For renovators in the same boat, the duo can’t stress enough the importance of research. Elizabeth has shouldered the weight of historic recognition of their property, while Ethan leads the difficult but necessary work of ensuring the walls will hold and the pipes will work.


“Digging to find out who lived in your house and when it was built can lead to a better understanding of how the house should function and be brought back to life,” says Elizabeth, who suggests combing through resources such as Ancestry.com and Newspapers.com, as well as your location history society, to glean further information about a new property.

From there, the ambitious couple plan to follow the golden rule they suggest all previous owners follow: do your best to keep everything original.

“We live in a country where newer and fresher is seen as easier and better, and we have a lot of marketing pushing that,” says Elizabeth, who playfully names the “spooky window industry” as one of the most guilty. guilty of a buy-and-replace mindset. Rehabilitating historic windows is always better than replacing them with cheaper vinyl versions, she says.

“The old windows have been there for 200 years and are made of materials meant to be repaired, unlike vinyl, which will last 10 years and end up in a landfill.”

Taking your time to preserve an old home should be part of the process, she advocates. “There is also a somewhat slow renovation that has to be done with the old houses. Everyone expects their home to immediately look like an Instagram feed, and the concept of walking in and clearing out a place is popular,” she says. “With old houses, you have to live with them for a while to understand their value and let things grow within you.”

True to their dichotomous relationship, Elizabeth and Ethan both look forward to different parts of restoring their forever home. He stresses the importance of working with contractors who appreciate the value of historic architecture and are eager to see if the septic tank works, as she dreams of fittings and finishes that will allow the age of home to sing.

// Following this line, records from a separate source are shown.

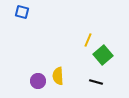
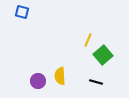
yellow semicircle: moved 2 px right
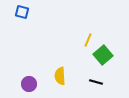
purple circle: moved 9 px left, 3 px down
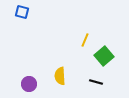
yellow line: moved 3 px left
green square: moved 1 px right, 1 px down
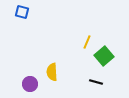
yellow line: moved 2 px right, 2 px down
yellow semicircle: moved 8 px left, 4 px up
purple circle: moved 1 px right
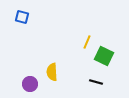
blue square: moved 5 px down
green square: rotated 24 degrees counterclockwise
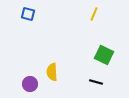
blue square: moved 6 px right, 3 px up
yellow line: moved 7 px right, 28 px up
green square: moved 1 px up
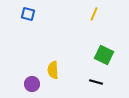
yellow semicircle: moved 1 px right, 2 px up
purple circle: moved 2 px right
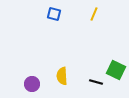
blue square: moved 26 px right
green square: moved 12 px right, 15 px down
yellow semicircle: moved 9 px right, 6 px down
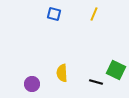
yellow semicircle: moved 3 px up
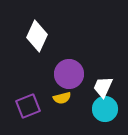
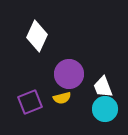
white trapezoid: rotated 45 degrees counterclockwise
purple square: moved 2 px right, 4 px up
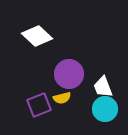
white diamond: rotated 72 degrees counterclockwise
purple square: moved 9 px right, 3 px down
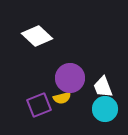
purple circle: moved 1 px right, 4 px down
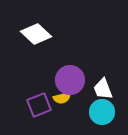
white diamond: moved 1 px left, 2 px up
purple circle: moved 2 px down
white trapezoid: moved 2 px down
cyan circle: moved 3 px left, 3 px down
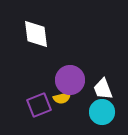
white diamond: rotated 40 degrees clockwise
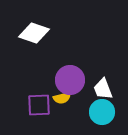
white diamond: moved 2 px left, 1 px up; rotated 64 degrees counterclockwise
purple square: rotated 20 degrees clockwise
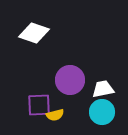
white trapezoid: rotated 100 degrees clockwise
yellow semicircle: moved 7 px left, 17 px down
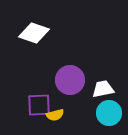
cyan circle: moved 7 px right, 1 px down
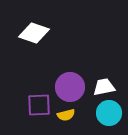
purple circle: moved 7 px down
white trapezoid: moved 1 px right, 2 px up
yellow semicircle: moved 11 px right
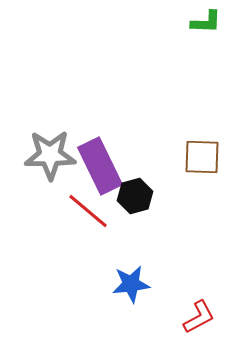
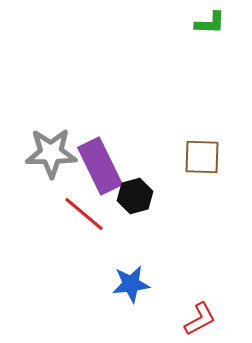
green L-shape: moved 4 px right, 1 px down
gray star: moved 1 px right, 2 px up
red line: moved 4 px left, 3 px down
red L-shape: moved 1 px right, 2 px down
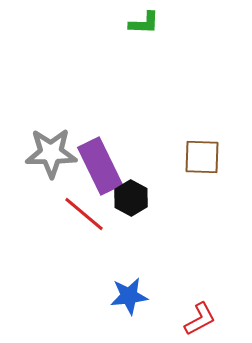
green L-shape: moved 66 px left
black hexagon: moved 4 px left, 2 px down; rotated 16 degrees counterclockwise
blue star: moved 2 px left, 12 px down
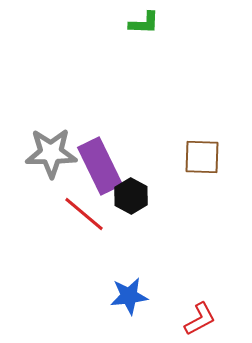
black hexagon: moved 2 px up
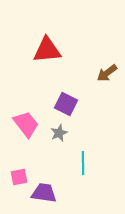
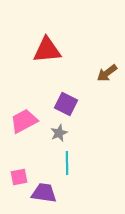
pink trapezoid: moved 2 px left, 3 px up; rotated 80 degrees counterclockwise
cyan line: moved 16 px left
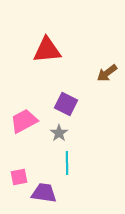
gray star: rotated 12 degrees counterclockwise
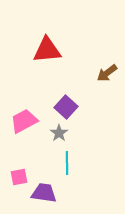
purple square: moved 3 px down; rotated 15 degrees clockwise
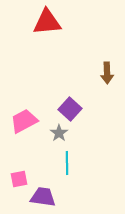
red triangle: moved 28 px up
brown arrow: rotated 55 degrees counterclockwise
purple square: moved 4 px right, 2 px down
pink square: moved 2 px down
purple trapezoid: moved 1 px left, 4 px down
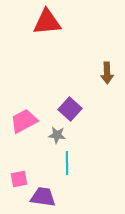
gray star: moved 2 px left, 2 px down; rotated 30 degrees counterclockwise
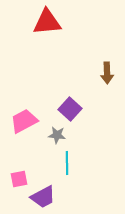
purple trapezoid: rotated 144 degrees clockwise
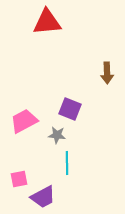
purple square: rotated 20 degrees counterclockwise
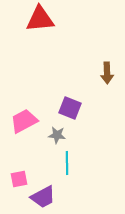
red triangle: moved 7 px left, 3 px up
purple square: moved 1 px up
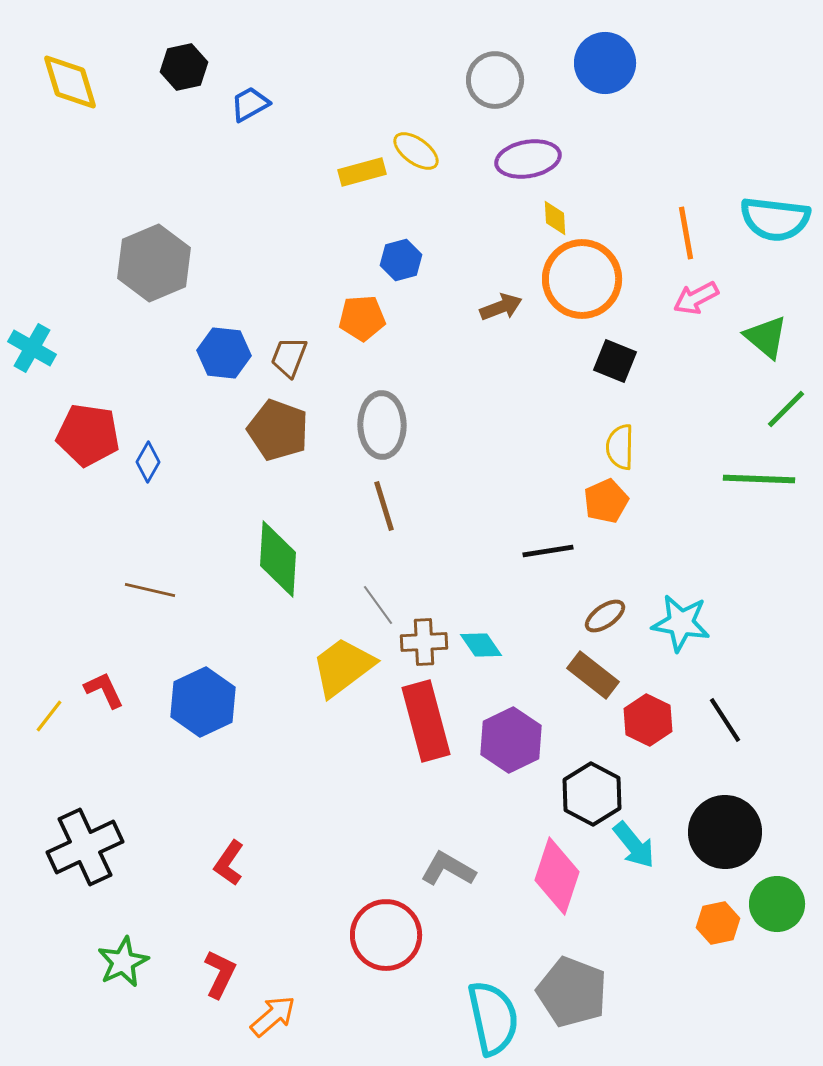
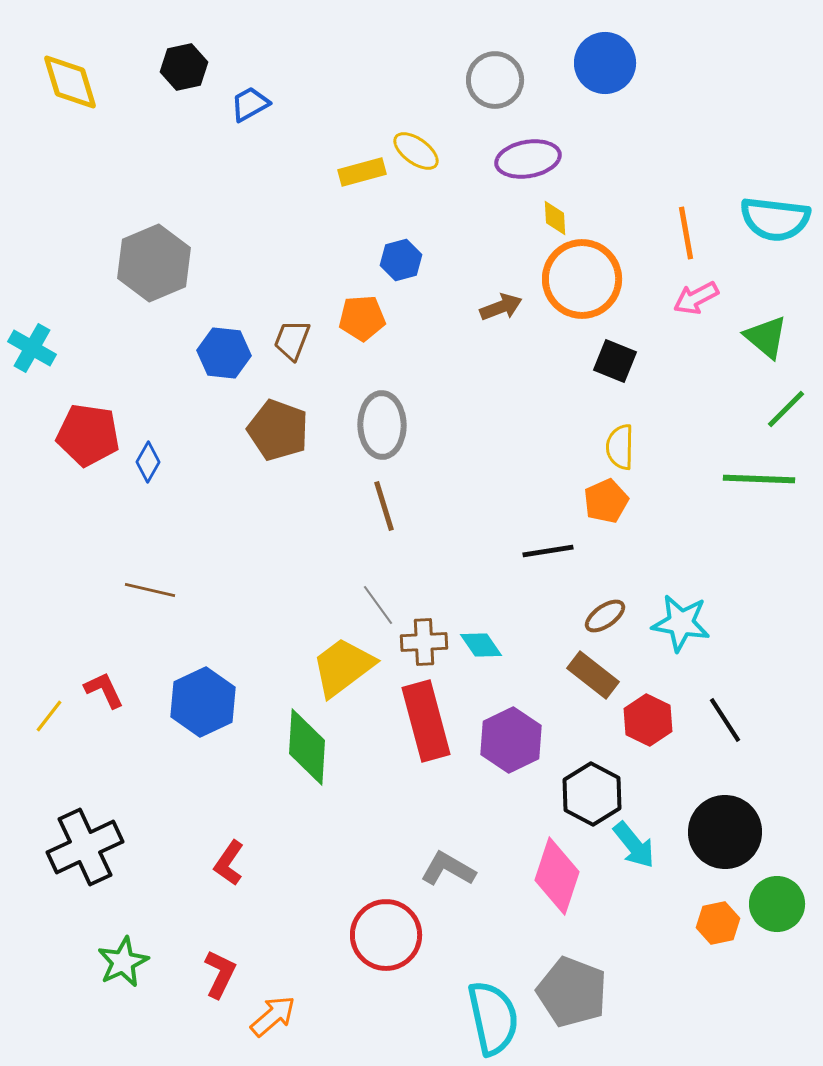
brown trapezoid at (289, 357): moved 3 px right, 17 px up
green diamond at (278, 559): moved 29 px right, 188 px down
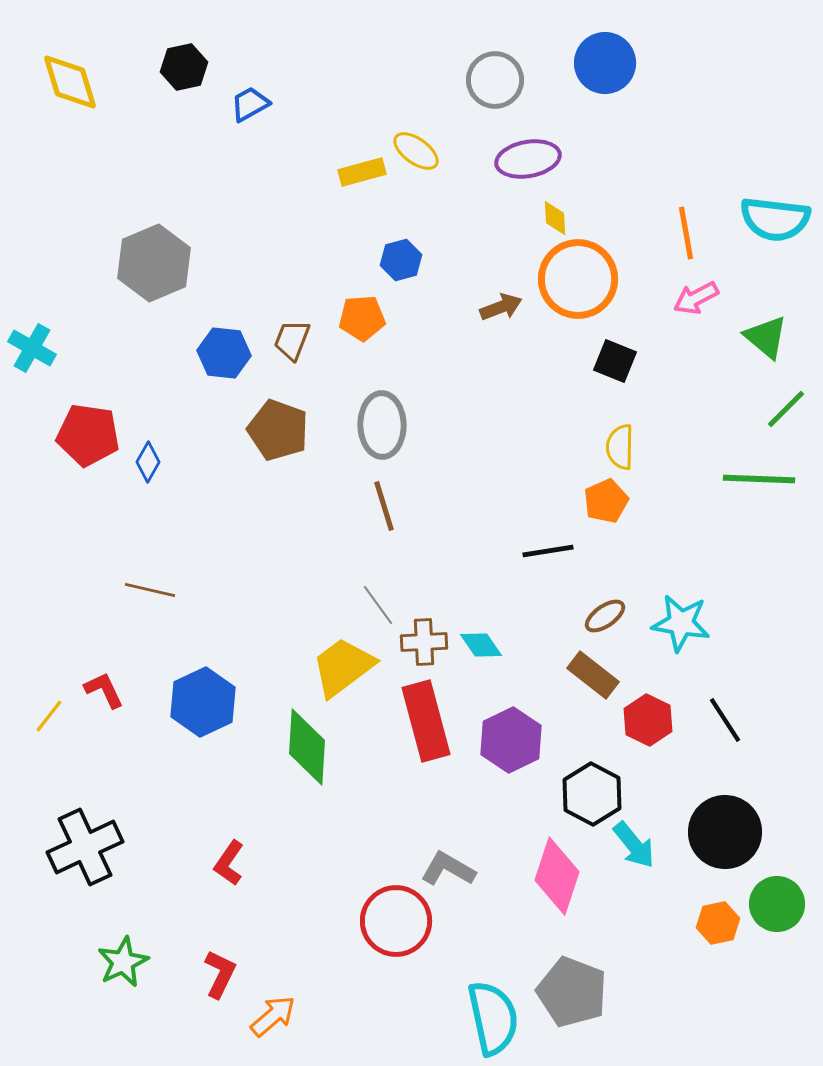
orange circle at (582, 279): moved 4 px left
red circle at (386, 935): moved 10 px right, 14 px up
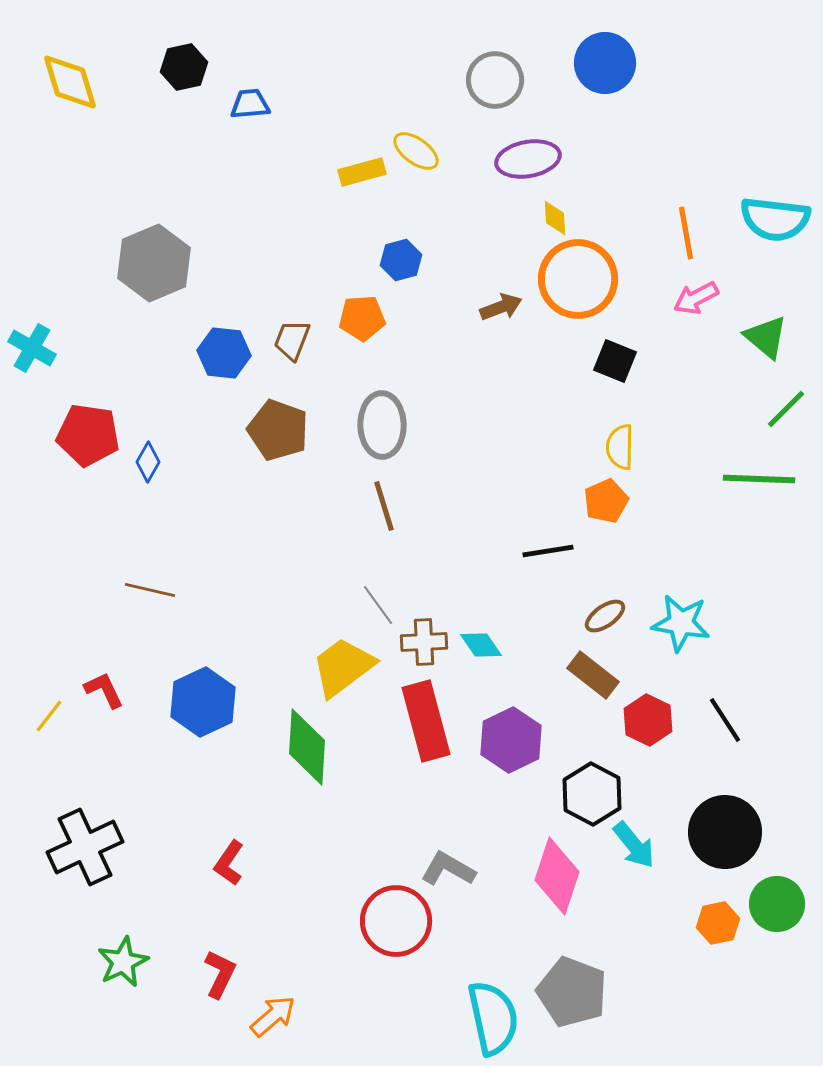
blue trapezoid at (250, 104): rotated 24 degrees clockwise
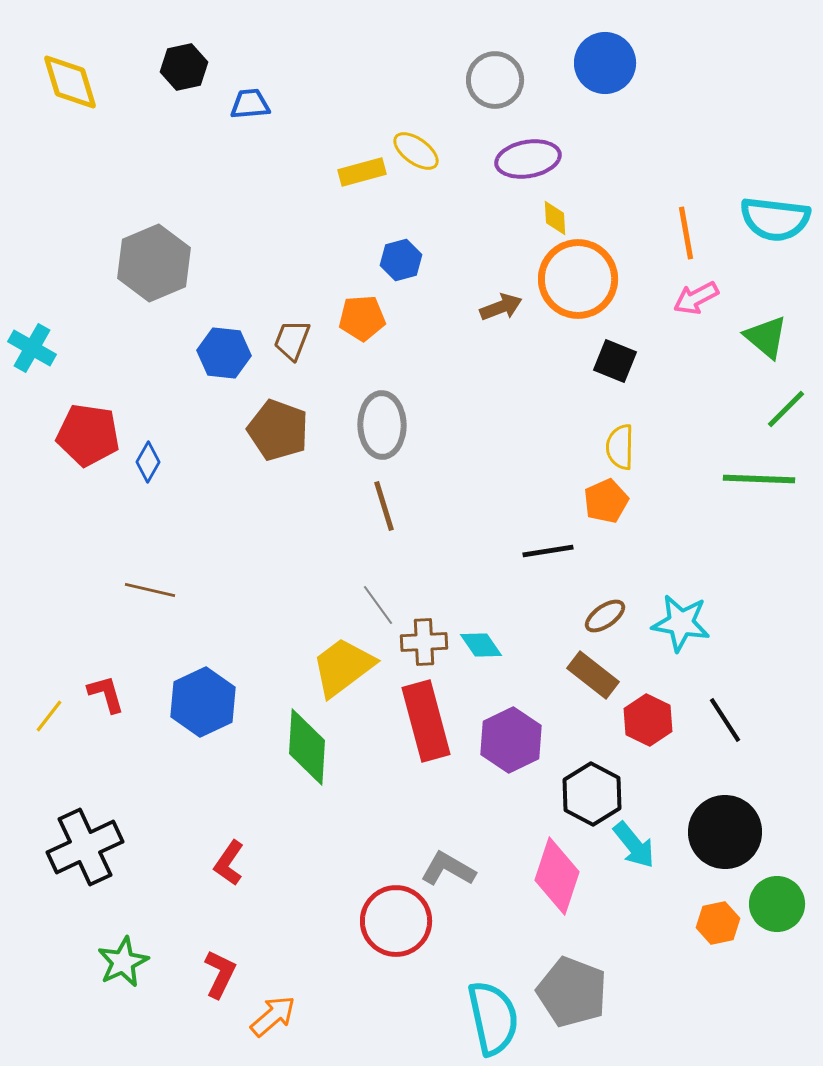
red L-shape at (104, 690): moved 2 px right, 4 px down; rotated 9 degrees clockwise
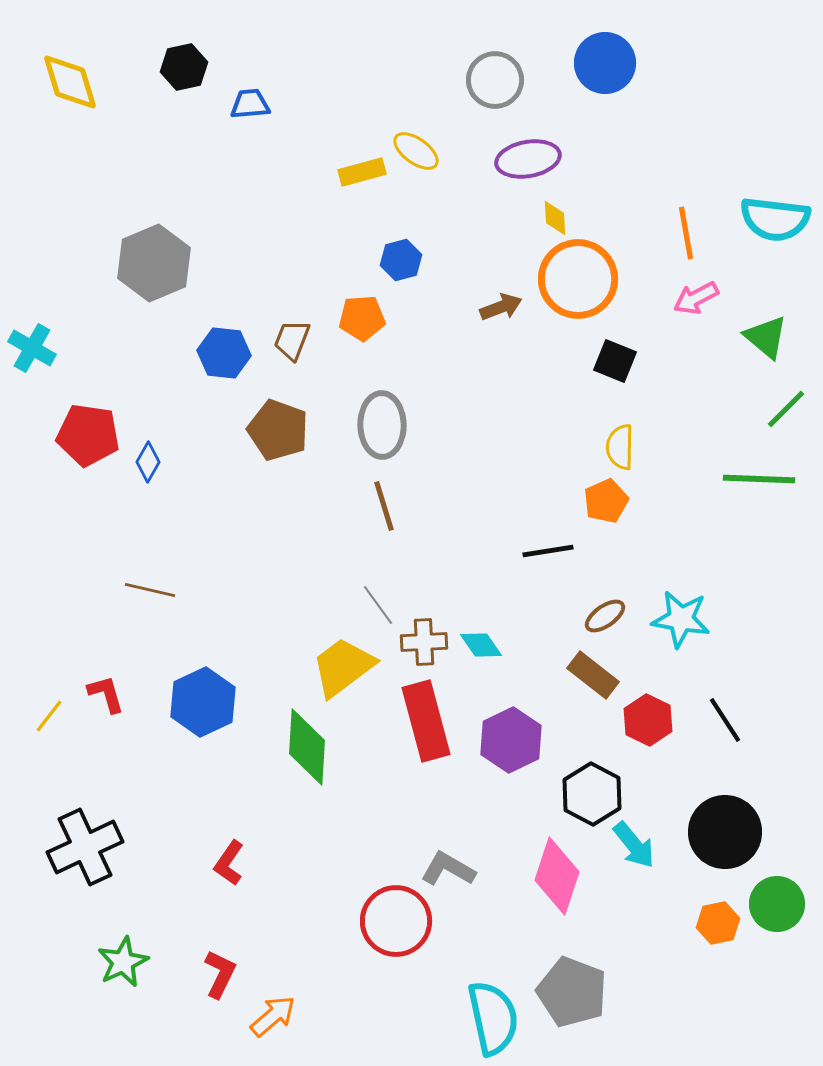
cyan star at (681, 623): moved 4 px up
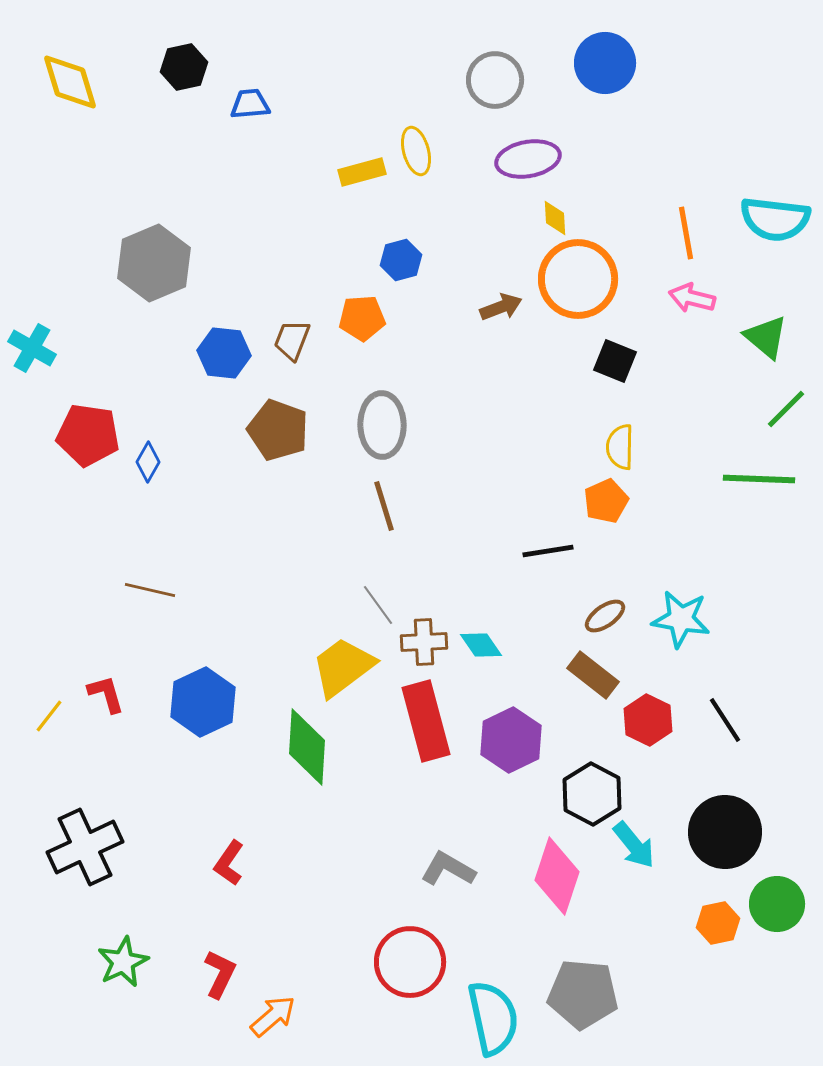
yellow ellipse at (416, 151): rotated 39 degrees clockwise
pink arrow at (696, 298): moved 4 px left; rotated 42 degrees clockwise
red circle at (396, 921): moved 14 px right, 41 px down
gray pentagon at (572, 992): moved 11 px right, 2 px down; rotated 16 degrees counterclockwise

Still, the pair have aligned on many points from the start, including one big truth: This house isn’t “theirs.”

“I think a lot of owners of older homes, us included, would describe themselves as stewards of their homes,” Elizabeth says. “The house isn’t yours – it’s its own living thing, and it’s beyond you. You’re dealing with the past, but you’re also making sure the next person to live in it has something that’s been well maintained and cared for.

Ethan adds, “We’ll never be bored in this house, that’s for sure.”

Alyssa Longobucco is a freelance writer, editor, and interior design enthusiast. She lives in the Hudson Valley, where she renovates an 1820s colonial alongside her husband and son, Liam.